LPC to Rescind Landmark Status of Demolished Beth Hamedrash Hagadol Site

Posted on: June 11th, 2020 at 5:00 am by

Hollowed out by fire exactly three years ago, the Norfolk Street lot that hosted Beth Hamedrash Hagadol for over a century is closer to being de-landmarked. Another step toward massive re-development.

The Landmarks Preservation Commission reportedly voted last month to calendar a rescission vote for 60 Norfolk Street. Meaning, tearing down the protective designation that had been in place for decades, as there is no longer any architectural, historic, or cultural significance onsite.

These types of votes are apparently rare at the LPC, which will hear the case on June 30.

After the fire, May 2017

Congregation Beth Hamedrash Hagodol was the first American congregation established by immigrants from the Russian Empire, and was the oldest Russian Orthodox house of worship in the country. The historic Gothic Revival structure it occupied was built in 1850 as a Baptist church and purchased by the Beth Hamedrash Hagadol congregation in 1885 for $45,000 (about $1.2 million today). In its 1967 landmark designation, the LPC found that “Beth Hamedrash Hagadol Synagogue has a special character, special historical and aesthetic interest, and value as part of the development, heritage and cultural characteristics of New York City.”

Membership dwindled over the decades, and the shul finally shut in 2007. Current Rabbi Mendel Greenbaum left the property exposed to the elements, holding out for potential redevelopment. To that end, six years later, he petitioned the city to remove the protective status, but retreated.

Dec. 2010

In May 2017, a teenaged arsonist torched Beth Hamedrash Hagadol. The three-alarm fire was nearly absolute in its destruction, leaving behind one tower and a mountain of rubble. (It took another two years, and the death of a construction worker, for cleanup to complete.)
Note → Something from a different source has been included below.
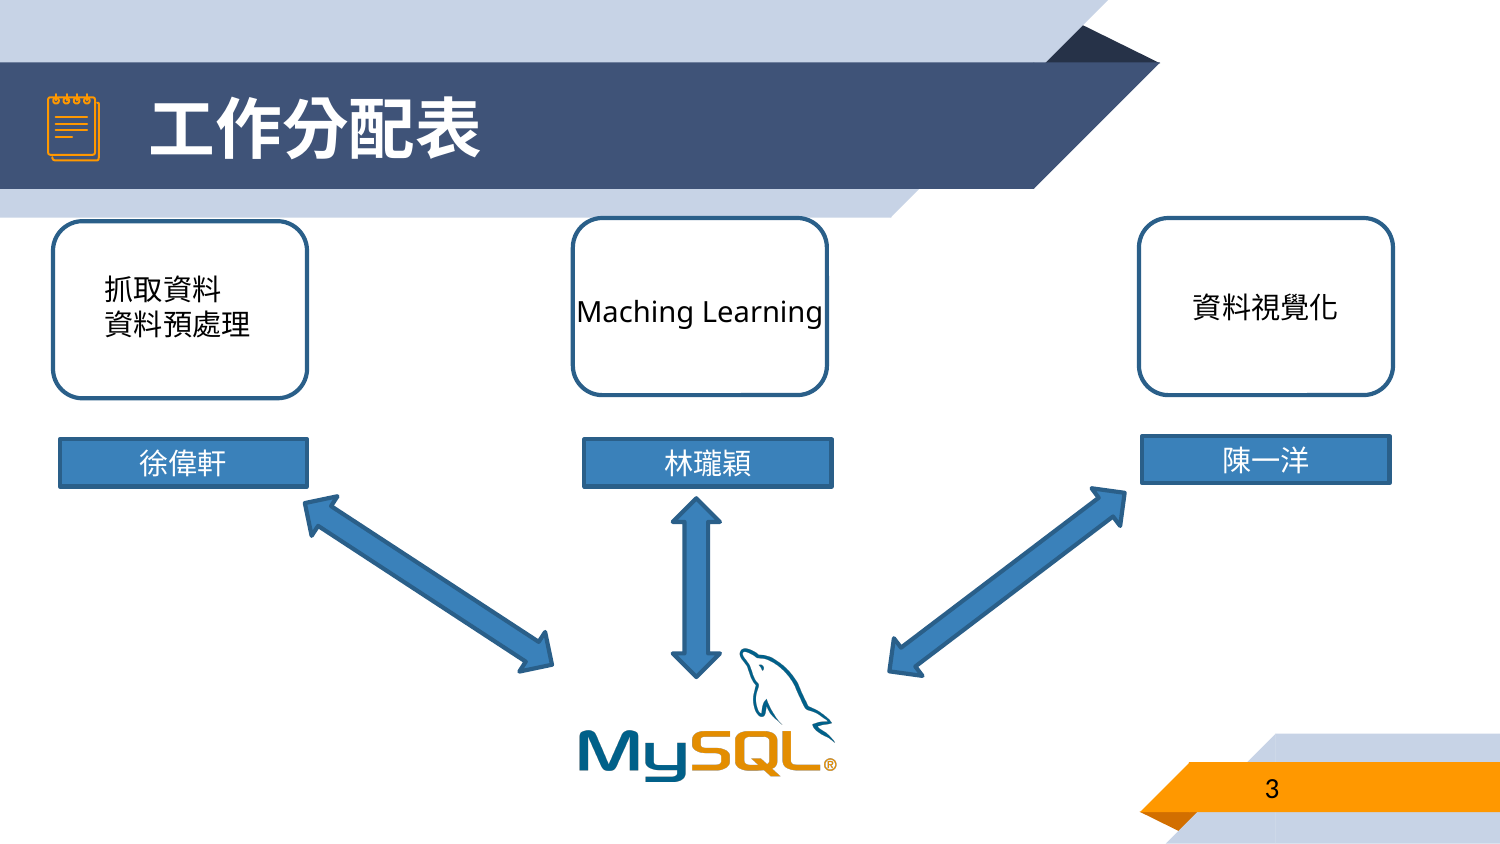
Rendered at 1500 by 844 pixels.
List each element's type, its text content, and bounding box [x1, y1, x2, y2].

And a chance for new development.

Photo: Dattner Architects

In April, Dattner Architects filed paperwork to construct the two-tower development known as GO Broome, which sits adjacent to the wall of new buildings that is Essex Crossing. The filing came weeks after City Council approved the rezoning of this parcel to accommodate such a large mass of real estate.

It’s composed of nearly 520,000 square-feet, spread across 488 apartments, commercial retail, and community facilities. Of the unit tally, 115 residences are affordable housing for seniors. There is also a 4,000 square-foot commercial condo for Beth Hamedrash Hagodol.